【ソウル聯合ニュース】中国共産党序列3位の栗戦書・全国人民代表大会(全人代)常務委員長(国会議長)が16日の金振杓(キム・ジンピョ)韓国国会議長との会談で、在韓米軍基地に配備されている米国の最新鋭地上配備型迎撃システム「高高度防衛ミサイル(THAAD、サード)」や米国主導で米、韓国、日本、台湾が半導体の供給網連携を中心に協力強化を目指す枠組みなどに対する中国の立場を表明したことが分かった。

 米国とのあつれきが深まる中、事実上、米主導の枠組みと距離を取るよう韓国に要求したものと受け止められ、対立する2大国の間で板挟みになっている韓国政府の苦悩が深まるものとみられる。

 複数の関係者によると、栗氏は金氏との非公開会談で、朝鮮半島情勢の緊張が高まる原因と関連し、「米国側が北朝鮮の要求を解決するための実質的な措置を取らないだけでなく、むしろ朝鮮半島問題を道具にして韓米日の軍事協力を強化している」と述べたという。

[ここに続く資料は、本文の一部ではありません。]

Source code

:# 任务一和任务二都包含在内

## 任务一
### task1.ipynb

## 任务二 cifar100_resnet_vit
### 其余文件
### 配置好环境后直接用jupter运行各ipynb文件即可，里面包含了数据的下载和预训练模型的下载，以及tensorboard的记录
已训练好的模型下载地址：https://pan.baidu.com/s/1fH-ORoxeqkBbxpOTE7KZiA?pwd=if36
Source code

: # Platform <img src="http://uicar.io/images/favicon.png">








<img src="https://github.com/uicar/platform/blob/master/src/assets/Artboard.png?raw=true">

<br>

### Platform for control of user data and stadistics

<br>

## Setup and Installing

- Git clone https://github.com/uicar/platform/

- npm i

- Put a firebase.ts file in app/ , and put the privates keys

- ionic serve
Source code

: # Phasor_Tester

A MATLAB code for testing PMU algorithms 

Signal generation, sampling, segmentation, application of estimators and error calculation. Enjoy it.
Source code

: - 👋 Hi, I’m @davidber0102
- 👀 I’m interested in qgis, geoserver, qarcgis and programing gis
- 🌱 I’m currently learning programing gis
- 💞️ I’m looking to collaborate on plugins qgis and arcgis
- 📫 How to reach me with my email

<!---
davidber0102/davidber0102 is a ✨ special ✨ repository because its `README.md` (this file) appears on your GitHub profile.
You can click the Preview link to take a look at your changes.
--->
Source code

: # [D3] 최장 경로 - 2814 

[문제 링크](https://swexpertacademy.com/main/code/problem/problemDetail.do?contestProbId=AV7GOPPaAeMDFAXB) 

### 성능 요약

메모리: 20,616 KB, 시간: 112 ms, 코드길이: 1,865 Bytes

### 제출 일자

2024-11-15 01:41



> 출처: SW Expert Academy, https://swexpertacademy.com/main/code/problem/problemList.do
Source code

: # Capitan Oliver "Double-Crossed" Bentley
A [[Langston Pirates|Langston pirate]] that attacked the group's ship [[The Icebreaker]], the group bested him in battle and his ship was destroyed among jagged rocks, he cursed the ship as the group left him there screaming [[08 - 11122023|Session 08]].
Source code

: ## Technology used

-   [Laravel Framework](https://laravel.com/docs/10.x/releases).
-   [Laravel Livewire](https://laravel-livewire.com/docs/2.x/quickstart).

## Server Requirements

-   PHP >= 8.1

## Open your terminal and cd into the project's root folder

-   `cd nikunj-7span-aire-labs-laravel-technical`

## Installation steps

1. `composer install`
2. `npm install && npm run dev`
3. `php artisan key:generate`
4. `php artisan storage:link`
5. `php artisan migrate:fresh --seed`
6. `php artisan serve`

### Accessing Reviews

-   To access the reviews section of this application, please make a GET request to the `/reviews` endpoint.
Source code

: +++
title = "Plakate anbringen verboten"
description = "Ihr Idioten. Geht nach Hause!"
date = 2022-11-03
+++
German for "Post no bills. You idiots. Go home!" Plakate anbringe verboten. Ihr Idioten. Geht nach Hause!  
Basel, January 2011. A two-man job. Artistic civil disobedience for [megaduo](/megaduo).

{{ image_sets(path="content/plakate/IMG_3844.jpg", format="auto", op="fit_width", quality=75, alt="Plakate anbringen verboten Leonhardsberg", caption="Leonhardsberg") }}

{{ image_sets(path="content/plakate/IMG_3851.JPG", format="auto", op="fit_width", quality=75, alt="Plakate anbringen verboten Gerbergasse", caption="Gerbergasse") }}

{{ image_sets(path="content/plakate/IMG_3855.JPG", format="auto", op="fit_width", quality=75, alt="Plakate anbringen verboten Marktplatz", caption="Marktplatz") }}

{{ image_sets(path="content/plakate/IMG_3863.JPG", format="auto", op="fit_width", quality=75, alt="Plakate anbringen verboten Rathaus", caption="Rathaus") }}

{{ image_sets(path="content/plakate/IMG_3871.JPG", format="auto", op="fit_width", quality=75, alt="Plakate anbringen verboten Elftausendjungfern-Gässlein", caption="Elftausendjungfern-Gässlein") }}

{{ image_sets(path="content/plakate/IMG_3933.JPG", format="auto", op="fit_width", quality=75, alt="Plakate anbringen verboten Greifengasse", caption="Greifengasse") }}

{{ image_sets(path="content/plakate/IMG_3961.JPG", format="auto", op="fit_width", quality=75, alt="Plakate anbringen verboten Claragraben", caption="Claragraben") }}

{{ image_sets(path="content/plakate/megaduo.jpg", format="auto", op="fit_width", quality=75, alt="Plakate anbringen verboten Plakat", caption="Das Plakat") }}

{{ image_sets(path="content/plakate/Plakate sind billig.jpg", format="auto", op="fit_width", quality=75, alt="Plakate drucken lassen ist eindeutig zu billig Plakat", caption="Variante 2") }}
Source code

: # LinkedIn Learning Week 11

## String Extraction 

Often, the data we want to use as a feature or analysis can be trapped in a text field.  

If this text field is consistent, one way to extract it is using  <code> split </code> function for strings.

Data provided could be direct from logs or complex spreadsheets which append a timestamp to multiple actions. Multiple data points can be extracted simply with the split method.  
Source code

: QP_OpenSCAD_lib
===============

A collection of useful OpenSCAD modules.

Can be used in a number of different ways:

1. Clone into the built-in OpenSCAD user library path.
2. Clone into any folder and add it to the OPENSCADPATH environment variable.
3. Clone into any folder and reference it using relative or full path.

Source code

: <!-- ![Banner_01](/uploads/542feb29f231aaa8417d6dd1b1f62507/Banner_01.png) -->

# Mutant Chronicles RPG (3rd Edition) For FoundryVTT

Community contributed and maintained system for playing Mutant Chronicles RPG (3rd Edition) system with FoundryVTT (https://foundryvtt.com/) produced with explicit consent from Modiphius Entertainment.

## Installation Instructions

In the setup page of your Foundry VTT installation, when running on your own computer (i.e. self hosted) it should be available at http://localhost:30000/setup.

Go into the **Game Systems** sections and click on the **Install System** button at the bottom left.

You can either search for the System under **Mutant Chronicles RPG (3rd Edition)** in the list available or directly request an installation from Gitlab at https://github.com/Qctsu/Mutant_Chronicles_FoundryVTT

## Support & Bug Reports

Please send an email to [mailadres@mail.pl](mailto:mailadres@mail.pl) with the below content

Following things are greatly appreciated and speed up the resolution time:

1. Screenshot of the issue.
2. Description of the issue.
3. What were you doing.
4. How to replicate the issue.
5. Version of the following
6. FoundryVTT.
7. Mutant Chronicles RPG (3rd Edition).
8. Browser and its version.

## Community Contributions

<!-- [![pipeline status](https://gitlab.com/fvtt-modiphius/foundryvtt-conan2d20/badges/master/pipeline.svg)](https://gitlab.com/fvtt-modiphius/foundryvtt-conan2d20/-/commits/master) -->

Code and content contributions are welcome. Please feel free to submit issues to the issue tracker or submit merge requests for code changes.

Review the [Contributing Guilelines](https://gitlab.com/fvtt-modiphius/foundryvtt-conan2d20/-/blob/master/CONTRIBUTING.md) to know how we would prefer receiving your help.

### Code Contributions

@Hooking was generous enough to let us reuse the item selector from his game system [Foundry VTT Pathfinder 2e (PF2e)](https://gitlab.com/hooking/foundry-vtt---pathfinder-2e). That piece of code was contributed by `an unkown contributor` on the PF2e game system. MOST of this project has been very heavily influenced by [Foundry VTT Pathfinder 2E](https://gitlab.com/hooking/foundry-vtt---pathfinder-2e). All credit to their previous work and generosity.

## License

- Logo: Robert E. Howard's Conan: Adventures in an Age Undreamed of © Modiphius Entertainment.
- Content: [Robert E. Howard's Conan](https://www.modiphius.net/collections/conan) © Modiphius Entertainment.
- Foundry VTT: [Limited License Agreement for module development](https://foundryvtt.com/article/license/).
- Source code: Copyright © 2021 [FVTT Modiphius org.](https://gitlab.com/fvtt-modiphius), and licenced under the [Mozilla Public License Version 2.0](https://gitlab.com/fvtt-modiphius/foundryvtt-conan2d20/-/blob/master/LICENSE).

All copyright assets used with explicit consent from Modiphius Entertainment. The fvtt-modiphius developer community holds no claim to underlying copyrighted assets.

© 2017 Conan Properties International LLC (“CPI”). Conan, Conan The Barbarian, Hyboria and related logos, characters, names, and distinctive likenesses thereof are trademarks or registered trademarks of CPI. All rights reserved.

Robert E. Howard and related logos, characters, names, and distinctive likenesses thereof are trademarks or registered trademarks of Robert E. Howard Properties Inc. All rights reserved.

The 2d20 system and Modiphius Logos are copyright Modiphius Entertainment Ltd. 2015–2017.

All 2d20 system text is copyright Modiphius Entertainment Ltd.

 また「情勢悪化を防止するためには、米国が問題を解決するために誠意を示し、(北朝鮮の)対抗意識を煽ったり、米国の利益を求めたりしてはならない」と主張した。さらに、北朝鮮の立場を変えるためには「実質的行動」が必要とも述べたという。

 米国が中国を念頭に主導する半導体の供給網強化に向けた枠組みであるいわゆる「チップ4」については、米国の独善主義によるもと指摘し、「米国が中国をけん制するために世界の供給網の秩序を損なっている」という趣旨の指摘をしたという。

 栗氏は会談後の共同記者会見で、「(韓中)双方が供給網や産業網を円滑かつ安定的に管理し、質の高い統合発展を実現することを支持する」と表明した。

 THAADについては非公開会談で、「(在韓米軍への配備は)中国を脅迫し、中国の戦略安保利益を損なおうとする不純な意図が(米国に)ある」とし、韓中両国の外相が8月に中国・青島で開いた会談でTHAAD問題を扱い、両国関係の障害にならないよう協議したと強調した。

 これに対して金氏は「THAADは北の深刻な核・ミサイルの脅威から国民を守るための自衛的手段であり、第三国を威嚇する手段ではない」とし「北の核問題が解決されればTHAAD問題も自然と解決されるため、北が対話と外交の道に出てくるよう協力してほしい」と要請したという。

 チップ4や米国主導の新経済圏構想「インド太平洋経済枠組み(IPEF)」に関しては、インド太平洋地域の安定的繁栄を導くための枠組みとし、「韓中経済の相互依存性を考慮し、中国を排除する集団に発展してはならず、韓中間でも供給網の安定的管理のために自由貿易協定(FTA)など多層的な経済協力関係をさらに発展させていく必要がある」との立場を伝えた。